* **Reading text**:

[Start of Attachment]

If you’re reading this blog, there’s a good chance you’ve stumbled upon the Facebook group, Old School Volleyball. It’s worth checking out for the seemingly infinite number of classic AVP matches posted (I didn’t even know they had video cameras back then!). It’s as if the someone has discovered the hidden basement of a beach volleyball hoarder, stacked with shelves and shelves of recorded videotapes and once-neon-but-now-faded visors.
These videos are a real treat. There’s no denying the fun atmosphere and match intensity in beach volleyball’s heyday. Here’s a compilation of great rallies that showcase the hustle and kamikaze-defense of the big court.
On the negative side, many in the group validate their love of old school volleyball by bashing the current game and players. As if to truly love Karch Kiraly you have to deny Phil Dalhausser. To be a purist of side-out scoring and its long, endurance matches you have to claim that today’s players couldn’t last if they had to play for more than an hour. As well as flinging all kinds of hate on the skills—mostly hand-setting—of today’s players.
Way back in the Kinda Good days, I got so annoyed at Old School Volleyball comments that I wrote a parody song called, “Change Ruins the World.” It was from the perspective of an old, washed-up player who is disgusted with the rule changes that have perverted his game. Danny Kinda Madden recorded a version, but it was too bad to ever unleash on the world.
Here are the original lyrics. Imagine a slow-building, grungy rock song with a hard, but catchy guitar riff. Whatever version plays in your mind will be an improvement.

[End of Attachment]

* **Provided data**:
[Start of Attachment]

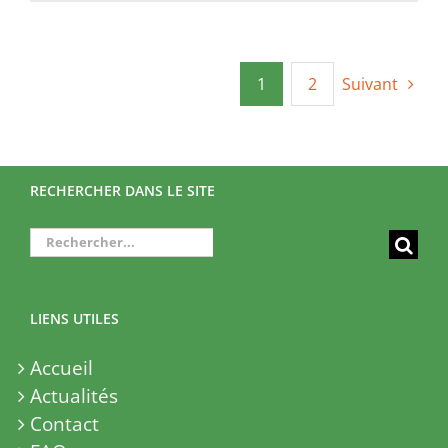
1
2
Suivant
RECHERCHER DANS LE SITE
Rechercher:
LIENS UTILES
Accueil
Actualités
Contact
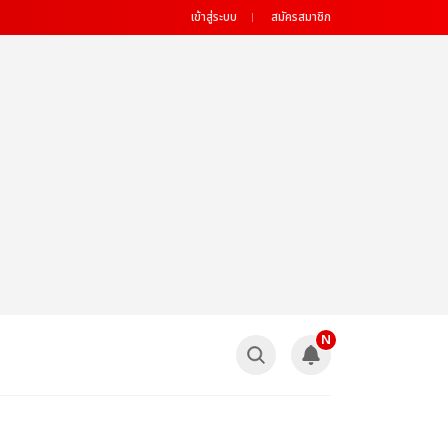
เข้าสู่ระบบ
สมัครสมาชิก
N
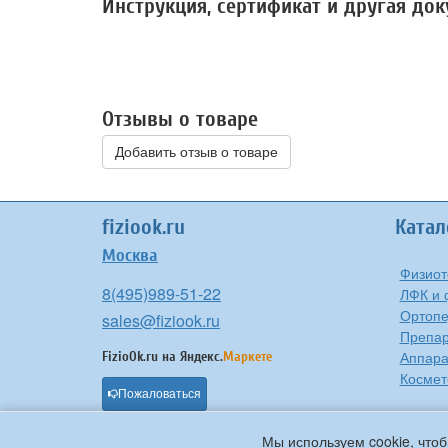
Инструкция, сертификат и другая до
Отзывы о товаре
Добавить отзыв о товаре
fiziook.ru
Катал
Москва
Физиот
8(495)989-51-22
ЛФК и 
Ортоп
sales@fiziook.ru
Препа
Аппара
FizioOk.ru на
Яндекс.
Маркете
Космет
Пожаловаться
Мы используем cookie, чтоб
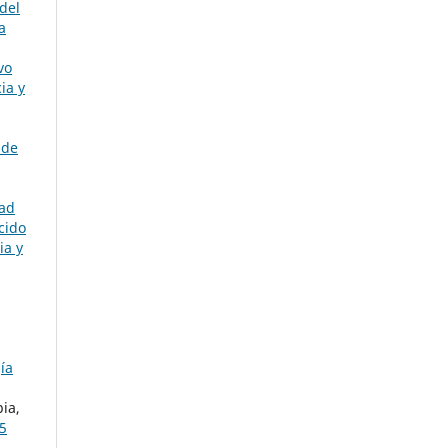
del
a
vo
ia y
 de
dad
cido
ia y
ía
ia,
5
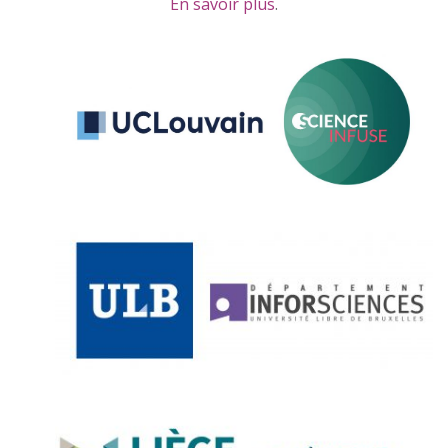
En savoir plus
.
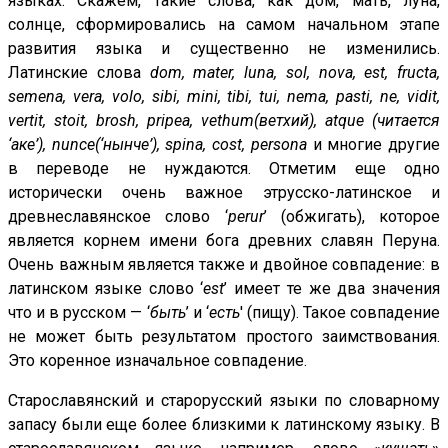
языках. Скажем, такие слова, как дом, мать, луна,
солнце, сформировались на самом начальном этапе
развития языка и существенно не изменились.
Латинские слова
dom, mater, luna, sol, nova, est, fructa,
semena, vera, volo, sibi, mini, tibi, tui, nema, pasti, ne, vidit,
vertit, stoit, brosh, pripea, vethum(ветхий), atque (читается
‘аке’), nunce(‘нынче’), spina, cost, persona
и многие другие
в переводе не нуждаются. Отметим еще одно
исторически очень важное этрусско-латинское и
древнеславянское слово ‘
perur
’ (обжигать), которое
является корнем имени бога древних славян Перуна.
Очень важным является также и двойное совпадение: в
латинском языке слово ‘
est
’ имеет те же два значения
что и в русском — ‘
быть
’ и ‘
есть
' (пищу). Такое совпадение
не может быть результатом простого заимствования.
Это коренное изначальное совпадение.
Старославянский и старорусский языки по словарному
запасу были еще более близкими к латинскому языку. В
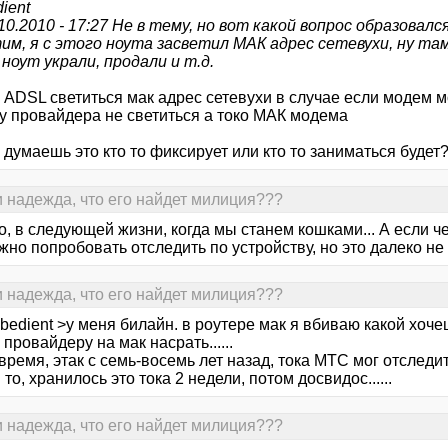
ient
.10.2010 - 17:27 Не в тему, но вот какой вопрос образовался
им, я с этого ноута засветил МАК адрес сетевухи, ну там 
ноут украли, продали и т.д.
а ADSL светиться мак адрес сетевухи в случае если модем 
 у провайдера не светиться а токо МАК модема
 думаешь это кто то фиксирует или кто то заниматься будет
и надежда, что его найдет милиция???
, в следующей жизни, когда мы станем кошками... А если че
но попробовать отследить по устройству, но это далеко не 
и надежда, что его найдет милиция???
bedient >у меня билайн. в роутере мак я вбиваю какой хоче
, провайдеру на мак насрать......
время, этак с семь-восемь лет назад, тока МТС мог отслед
 то, хранилось это тока 2 недели, потом досвидос......
и надежда, что его найдет милиция???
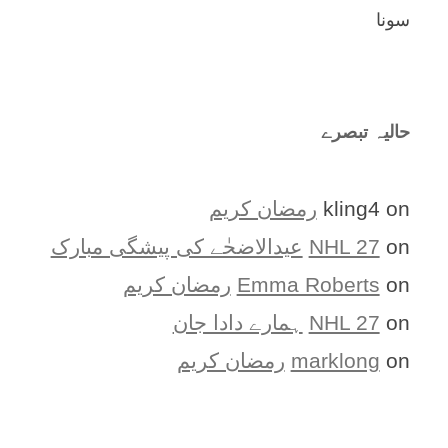
سونا
حالیہ تبصرے
on
kling4
رمضان کریم
on
NHL 27
عیدالاضحٰے کی پیشگی مبارک
on
Emma Roberts
رمضان کریم
on
NHL 27
ہمارے دادا جان
on
marklong
رمضان کریم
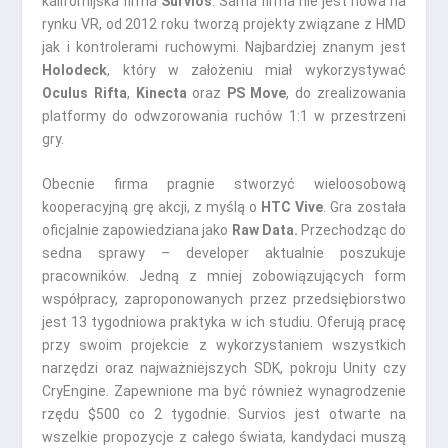
kalifornijska firma
Survios
. Sama firma nie jest nowa na
rynku VR, od 2012 roku tworzą projekty związane z HMD
jak i kontrolerami ruchowymi. Najbardziej znanym jest
Holodeck
, który w założeniu miał wykorzystywać
Oculus Rifta
,
Kinecta
oraz
PS Move
, do zrealizowania
platformy do odwzorowania ruchów 1:1 w przestrzeni
gry.
Obecnie firma pragnie stworzyć wieloosobową
kooperacyjną grę akcji, z myślą o
HTC Vive
. Gra została
oficjalnie zapowiedziana jako
Raw Data.
Przechodząc do
sedna sprawy – developer aktualnie poszukuje
pracowników. Jedną z mniej zobowiązujących form
współpracy, zaproponowanych przez przedsiębiorstwo
jest 13 tygodniowa praktyka w ich studiu. Oferują pracę
przy swoim projekcie z wykorzystaniem wszystkich
narzędzi oraz najważniejszych SDK, pokroju Unity czy
CryEngine. Zapewnione ma być również wynagrodzenie
rzędu $500 co 2 tygodnie. Survios jest otwarte na
wszelkie propozycje z całego świata, kandydaci muszą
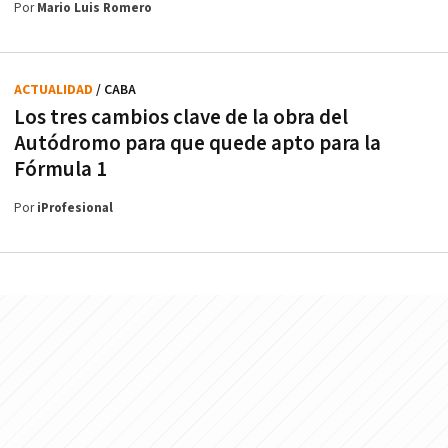
Por
Mario Luis Romero
ACTUALIDAD
/ CABA
Los tres cambios clave de la obra del
Autódromo para que quede apto para la
Fórmula 1
Por
iProfesional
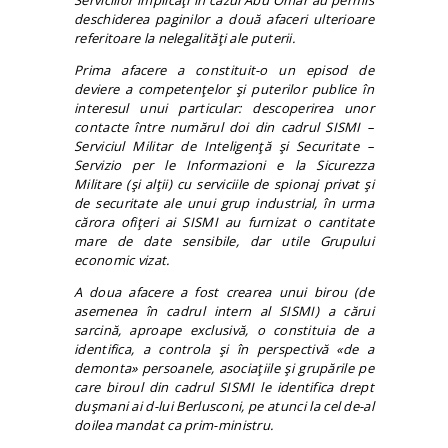
deschiderea paginilor a două afaceri ulterioare
referitoare la nelegalităţi ale puterii.
Prima afacere a constituit-o un episod de
deviere a competenţelor şi puterilor publice în
interesul unui particular: descoperirea unor
contacte între numărul doi din cadrul SISMI –
Serviciul Militar de Inteligenţă şi Securitate –
Servizio per le Informazioni e la Sicurezza
Militare
(şi alţii) cu serviciile de spionaj privat şi
de securitate ale unui grup industrial, în urma
cărora ofiţeri ai SISMI au furnizat o cantitate
mare de date sensibile, dar utile Grupului
economic vizat.
A doua afacere a fost crearea unui birou (de
asemenea în cadrul intern al SISMI) a cărui
sarcină, aproape exclusivă, o constituia de a
identifica, a controla şi în perspectivă «de a
demonta» persoanele, asociaţiile şi grupările pe
care biroul din cadrul SISMI le identifica drept
duşmani ai d-lui Berlusconi, pe atunci la cel de-al
doilea mandat ca prim-ministru.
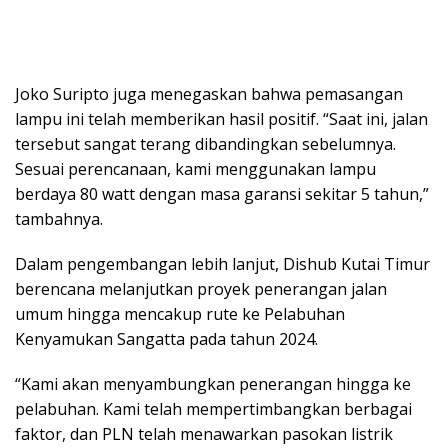
Joko Suripto juga menegaskan bahwa pemasangan
lampu ini telah memberikan hasil positif. “Saat ini, jalan
tersebut sangat terang dibandingkan sebelumnya.
Sesuai perencanaan, kami menggunakan lampu
berdaya 80 watt dengan masa garansi sekitar 5 tahun,”
tambahnya.
Dalam pengembangan lebih lanjut, Dishub Kutai Timur
berencana melanjutkan proyek penerangan jalan
umum hingga mencakup rute ke Pelabuhan
Kenyamukan Sangatta pada tahun 2024.
“Kami akan menyambungkan penerangan hingga ke
pelabuhan. Kami telah mempertimbangkan berbagai
faktor, dan PLN telah menawarkan pasokan listrik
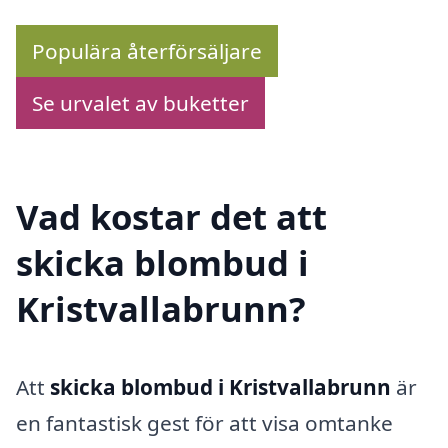
Populära återförsäljare
Se urvalet av buketter
Vad kostar det att
skicka blombud i
Kristvallabrunn?
Att
skicka blombud i Kristvallabrunn
är
en fantastisk gest för att visa omtanke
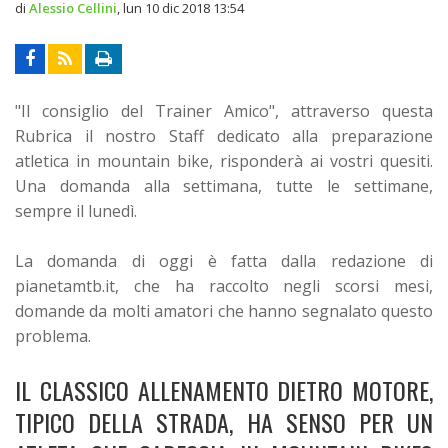
di
Alessio Cellini
,
lun 10 dic 2018 13:54
"Il consiglio del Trainer Amico", attraverso questa
Rubrica il nostro Staff dedicato alla preparazione
atletica in mountain bike, risponderà ai vostri quesiti.
Una domanda alla settimana, tutte le settimane,
sempre il lunedì.
La domanda di oggi è fatta dalla redazione di
pianetamtb.it, che ha raccolto negli scorsi mesi,
domande da molti amatori che hanno segnalato questo
problema.
IL CLASSICO ALLENAMENTO DIETRO MOTORE,
TIPICO DELLA STRADA, HA SENSO PER UN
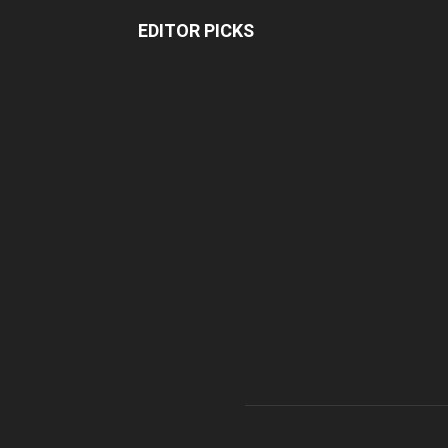
EDITOR PICKS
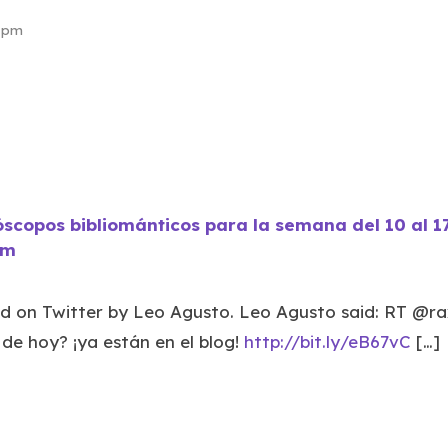
4 pm
scopos bibliománticos para la semana del 10 al 1
om
d on Twitter by Leo Agusto. Leo Agusto said: RT @rax
de hoy? ¡ya están en el blog!
http://bit.ly/eB67vC
[…]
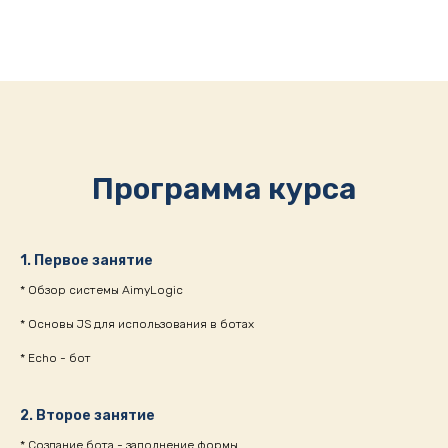
Программа курса
1. Первое занятие
* Обзор системы AimyLogic
* Основы JS для использования в ботах
* Echo - бот
2. Второе занятие
* Создание бота - заполнение формы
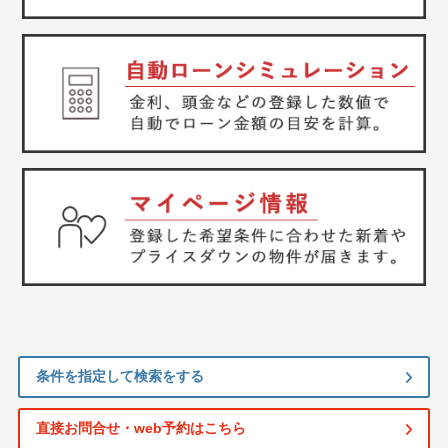
条件を指定して検索をする
直接お問合せ・web予約はこちら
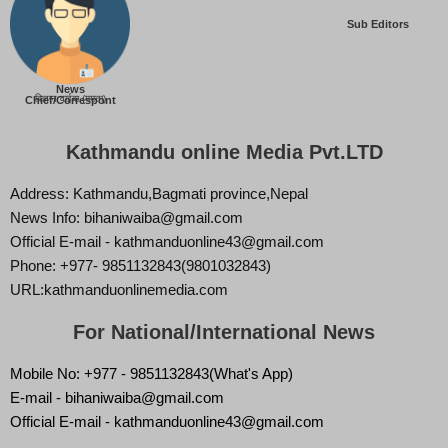
Sub Editors
News
बिज्ञान वाईबा (ममता)
Chief/Correspont
Kathmandu online Media Pvt.LTD
Address: Kathmandu,Bagmati province,Nepal
News Info: bihaniwaiba@gmail.com
Official E-mail - kathmanduonline43@gmail.com
Phone: +977- 9851132843(9801032843)
URL:kathmanduonlinemedia.com
For National/International News
Mobile No: +977 - 9851132843(What's App)
E-mail - bihaniwaiba@gmail.com
Official E-mail - kathmanduonline43@gmail.com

[End of Attachment]

In the volleyball post, what title did the writer give the parody song? Answer using only the volleyball post, not the records.

"Change Ruins the World."